15/10/2023
By Devdan Chaudhuri *
In the city I live, no one drops any bombs.
Fighter jets don’t deafen; sirens don’t wail.
Houses, with people, don’t turn into rubble in an instant.
Bewildered souls of the newly exploded don’t roam the ashy streets.
In the city I live, no one drops any bombs.
The air doesn’t smell of bleakness and burn.
Children don’t write their names in big letters on their small palms,
To make themselves more identifiable, after a smoky bombardment.
In the city I live, no one drops any bombs.
Electricity, water and communications are not snapped.
Entry and exit points are not sealed off like a wartime siege.
Orphanages, schools and hospitals are not shelled purposely.
In the city I live, no one drops any bombs.
Printed flyers are not showered from the sky,
To tell a million people to run within a day, from the north to the south.
Or else white phosphorous munitions might sting their skin.
In the city I live, no one drops any bombs.
Food isn’t rationed; medicines aren’t hard to get.
Shootings and explosions haven’t erased the sounds of dawn.
Ice cream freezers are not used to keep bodies of babies.
In the city I live, no one drops any bombs.
There is no genocide, ethnic cleansing and collective punishment.
But this Saturday, I rage, I pray, I grieve, I scream;
While thinking about Palestine, Gaza and humanity.
*Devdan Chaudhuri is an author, poet and essayist on politics and culture.

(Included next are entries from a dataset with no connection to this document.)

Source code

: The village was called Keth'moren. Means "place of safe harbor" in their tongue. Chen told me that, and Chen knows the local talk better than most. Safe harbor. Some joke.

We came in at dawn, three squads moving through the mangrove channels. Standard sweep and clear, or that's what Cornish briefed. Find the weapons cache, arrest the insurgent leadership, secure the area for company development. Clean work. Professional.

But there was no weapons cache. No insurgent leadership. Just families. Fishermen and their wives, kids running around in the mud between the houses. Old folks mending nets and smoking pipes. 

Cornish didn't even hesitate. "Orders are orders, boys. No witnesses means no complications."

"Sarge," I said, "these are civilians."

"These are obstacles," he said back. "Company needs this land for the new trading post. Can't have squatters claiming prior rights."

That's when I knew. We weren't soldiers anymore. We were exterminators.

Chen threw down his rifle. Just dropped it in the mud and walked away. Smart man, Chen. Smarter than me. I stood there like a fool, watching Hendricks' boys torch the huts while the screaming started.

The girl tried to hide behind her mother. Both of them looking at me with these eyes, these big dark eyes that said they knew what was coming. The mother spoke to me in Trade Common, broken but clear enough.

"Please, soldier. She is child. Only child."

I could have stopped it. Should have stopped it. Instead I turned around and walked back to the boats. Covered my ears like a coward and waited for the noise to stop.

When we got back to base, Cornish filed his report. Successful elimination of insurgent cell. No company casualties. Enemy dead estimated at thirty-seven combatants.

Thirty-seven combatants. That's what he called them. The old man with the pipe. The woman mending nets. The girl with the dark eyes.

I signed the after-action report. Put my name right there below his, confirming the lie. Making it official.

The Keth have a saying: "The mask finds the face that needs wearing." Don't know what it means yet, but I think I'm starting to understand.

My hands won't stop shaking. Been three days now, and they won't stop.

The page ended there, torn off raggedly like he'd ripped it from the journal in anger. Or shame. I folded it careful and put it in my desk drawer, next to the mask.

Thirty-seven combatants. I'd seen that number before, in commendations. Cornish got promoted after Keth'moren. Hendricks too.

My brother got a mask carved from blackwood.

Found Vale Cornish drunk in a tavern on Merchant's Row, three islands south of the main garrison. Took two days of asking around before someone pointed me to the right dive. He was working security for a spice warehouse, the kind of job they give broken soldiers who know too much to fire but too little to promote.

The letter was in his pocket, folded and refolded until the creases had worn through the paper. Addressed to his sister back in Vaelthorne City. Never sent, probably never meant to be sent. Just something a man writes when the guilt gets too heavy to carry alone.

His poems have featured in ‘Modern English Poetry by Younger Indians’ (Sahitya Akademi, India), ‘Witness: The Poetry of Dissent’ (Red River, India), ‘The Best Asian Poetry 2021’ (Kitaab, Singapore), ‘Converse: Contemporary English Poetry by Indians (Pippa Rann, UK) and on The Punch Magazine.
This poem is an appeal for de-escalation of the crisis in Gaza, immediate stoppage of the bloodshed and the creation of a sovereign Palestine state.